Desk editor's note, referee report, simulated authors' rebuttal, and a circularity audit. Tearing a paper down is the easy half of reading it; the pith above is the substance, this is the friction.

Desk Editor's Note private letter to a colleague

read the letter

This paper derives a time-dependent RMT model showing anisotropy can produce a transient BBP outlier during gradient flow before reabsorption, offering a mechanism for early stopping in the linear case. They set up a linear teacher-student problem with a two-block input covariance that creates fast and slow directions. From there they close a 2x2 Dyson equation for the symmetrized weight matrix to get the full bulk spectrum as a function of time, then use a rank-two determinant condition to locate the rank-one teacher spike. The result is a set of phase diagrams in signal strength and anisotropy ratio where the spike either never appears, stays out, or emerges only in a finite time window before vanishing again. They check the predictions against finite-size simulations and the match looks reasonable. That is the concrete advance: an explicit, solvable transient version of the BBP transition that does not collapse to the usual static formulas. The derivations rely on standard RMT tools applied to the stated model, and the phase diagrams follow directly without fitted parameters. The main limitation is that everything sits inside the linear two-block setting. If the signal-anisotropy coupling introduces cross terms that the 2x2 closure misses, the predicted time window for the transient spike would shift. The model also does not address how the effect would survive in nonlinear networks or with more realistic covariances. This is worth a referee for anyone working on spectral views of generalization or early stopping. The math is self-contained and the simulations provide a basic check, so an editor should send it out even if revisions are needed on the closure step.

Referee Report

2 major / 2 minor

Summary. The paper develops a random matrix theory analysis of gradient flow in a linear teacher-student model with two-block anisotropic input covariance. It derives the full time-dependent bulk spectrum of the symmetrized weight matrix from a 2×2 Dyson equation and obtains an explicit condition for the rank-one teacher outlier via a rank-two determinant formula. This produces phase diagrams showing a transient BBP transition: the teacher spike may never separate, separate and persist, or separate only transiently before reabsorption into the bulk, depending on signal strength and anisotropy. The results are validated against finite-size simulations.

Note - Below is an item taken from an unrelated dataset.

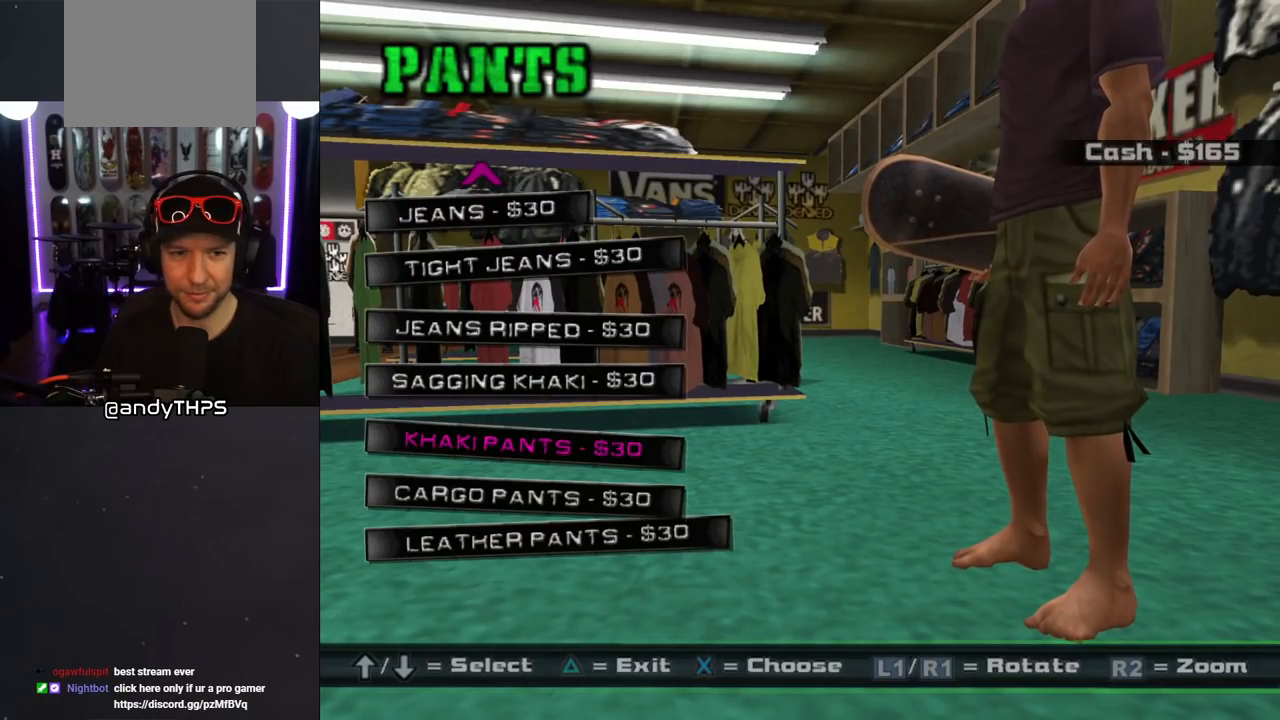
{"buttons": [], "left_stick": "center", "right_stick": "center", "events": [[250, "DPAD_DOWN", "up"]]}
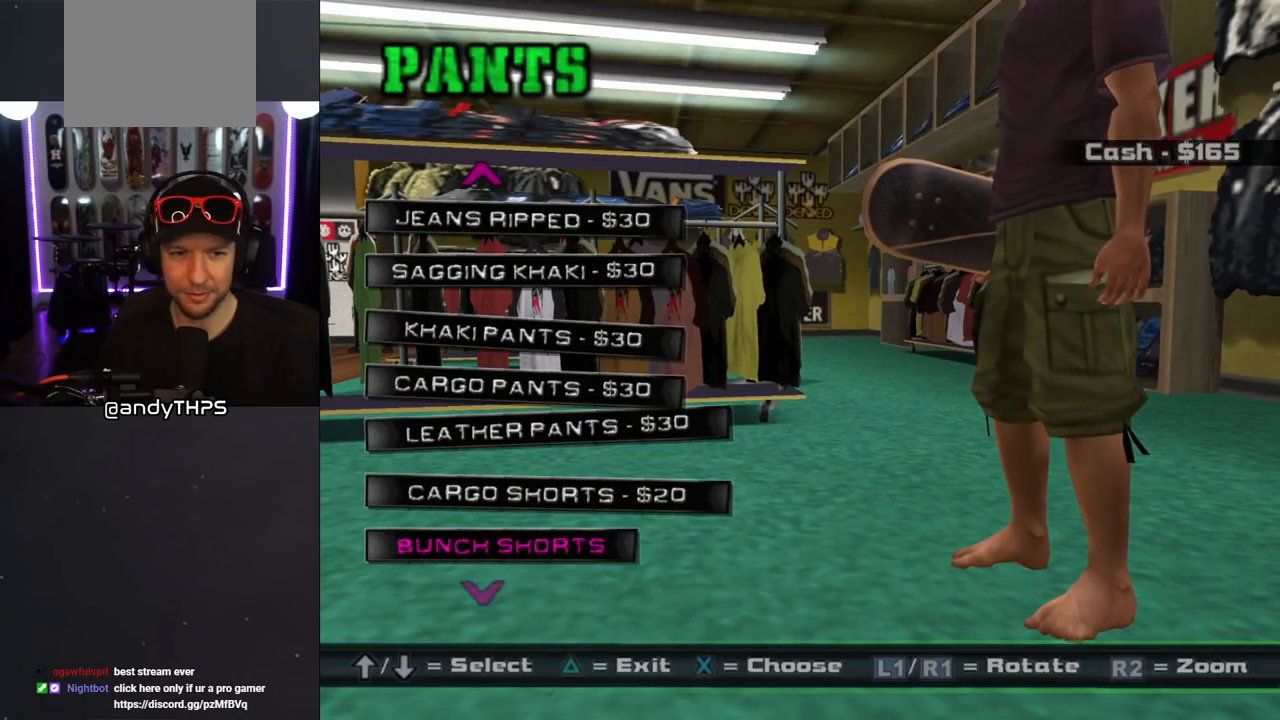
{"buttons": [], "left_stick": "center", "right_stick": "center", "events": [[33, "DPAD_DOWN", "down"], [150, "DPAD_DOWN", "up"], [217, "DPAD_DOWN", "down"], [283, "DPAD_DOWN", "up"], [383, "DPAD_DOWN", "down"], [450, "DPAD_DOWN", "up"]]}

Significance. If the central derivations hold exactly, the work supplies a minimal, solvable mechanism explaining empirically observed transient signal detectability as a spectral effect driven by anisotropy-induced fast/slow directions interacting with noise. The explicit time-dependent bulk spectrum, closed-form outlier condition, and mapped phase diagrams constitute falsifiable predictions; the direct simulation validation strengthens the RMT approach for dynamic high-dimensional learning. This is a clear strength for understanding early stopping without invoking non-linearities or data-specific structure.

major comments (2)

[Derivation of time-dependent bulk spectrum (via 2×2 Dyson equation)] The time-dependent 2×2 Dyson closure for the symmetrized resolvent (central derivation of the bulk spectrum): the paper must demonstrate that the hierarchy closes exactly when the rank-one teacher signal evolves and couples to the two-block covariance; any residual cross terms between the signal and the fast/slow noise directions would alter the predicted time window of outlier existence and thereby the transient BBP regime boundaries.
[Outlier condition (rank-two determinant formula)] The rank-two determinant formula for the outlier condition: this inherits the same closure assumption as the bulk spectrum; explicit verification is required that no additional interaction terms arise under signal-anisotropy coupling, as these would shift the reabsorption time and undermine the claim that the outlier can be reabsorbed into the explicitly computed bulk.

minor comments (2)

Ensure the symmetrization operation on the weight matrix is defined explicitly at first use, as the abstract refers to the 'symmetrized weight matrix' without prior definition.
The phase diagrams would benefit from explicit labeling of the three regimes (never, persistent, transient) directly on the plots for immediate readability.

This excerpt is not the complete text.